X22 Now a little clean up with wax and an old Tshirt and a hand buff with a clean tshirt.

x23-24 The completed knives all ready for sheaths and the new owners to discover them and give them a good home for the next 20+ years.

It was fun for me to make these 2 knives I have always liked the old Woodcrafter pattern, so it made it easy for me to put in the time to do them right.

Thank you for those of you who have followed along on this project and everyone try to stay out of trouble....:D

Barbarian
04-22-2015, 17:39
Beautiful work. Someone's going to receive some very nice knives.

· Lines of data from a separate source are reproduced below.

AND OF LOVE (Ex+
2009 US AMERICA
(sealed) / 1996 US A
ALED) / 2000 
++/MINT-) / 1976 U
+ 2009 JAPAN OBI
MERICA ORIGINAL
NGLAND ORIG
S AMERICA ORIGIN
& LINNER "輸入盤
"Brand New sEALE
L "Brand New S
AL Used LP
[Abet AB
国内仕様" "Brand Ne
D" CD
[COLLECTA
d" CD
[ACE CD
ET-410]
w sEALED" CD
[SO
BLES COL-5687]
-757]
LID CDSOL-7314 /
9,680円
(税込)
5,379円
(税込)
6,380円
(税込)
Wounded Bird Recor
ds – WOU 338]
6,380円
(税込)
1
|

I very much enjoyed following your progress, G Wheeler.

Flagg
04-22-2015, 19:46
Very very cool thread.

I'm a big fan of the "how to make/do things" type threads.

Thanks for sharing.

The Reaper
04-22-2015, 20:12
Very well done.

Excellent explanation of the steps involved.

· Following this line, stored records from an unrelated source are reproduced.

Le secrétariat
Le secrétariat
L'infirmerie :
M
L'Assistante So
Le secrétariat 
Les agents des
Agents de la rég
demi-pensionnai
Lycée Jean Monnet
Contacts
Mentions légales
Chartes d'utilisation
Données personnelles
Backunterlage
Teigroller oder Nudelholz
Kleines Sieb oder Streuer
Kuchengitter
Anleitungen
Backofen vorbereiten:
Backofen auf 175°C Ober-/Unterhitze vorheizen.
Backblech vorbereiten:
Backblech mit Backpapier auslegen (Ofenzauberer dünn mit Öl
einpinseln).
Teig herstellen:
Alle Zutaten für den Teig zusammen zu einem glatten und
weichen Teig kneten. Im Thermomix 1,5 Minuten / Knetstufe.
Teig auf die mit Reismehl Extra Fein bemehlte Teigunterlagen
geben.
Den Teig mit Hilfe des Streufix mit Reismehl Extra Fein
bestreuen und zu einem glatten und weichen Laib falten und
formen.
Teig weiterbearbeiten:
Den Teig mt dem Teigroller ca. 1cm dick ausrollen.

Kind of explains why good custom knives cost what they do.

TR

Sdiver
04-22-2015, 20:28
You changed hats. :munchin


Excellent looking work, no matter which hat you're wearing.

SF_BHT
04-22-2015, 22:00
Great looking knifes. Thanks for the blow by blow steps.

Razor
04-25-2015, 19:16
True craftsmanship! I especially like the mirror-image engraving of a camera lens you did in the butt cap. ;)

Rob_Frey
04-28-2015, 12:32
The top finished one with the wood in the middle of the handle is really good looking!

G Wheeler II
04-28-2015, 19:16
True craftsmanship! I especially like the mirror-image engraving of a camera lens you did in the butt cap. ;)



Thank you oh so much, and I was worried that everyone would think it was not a real engraving... :) I needed that laugh today Thanks Razor:p

G Wheeler II
04-28-2015, 19:18
The top finished one with the wood in the middle of the handle is really good looking!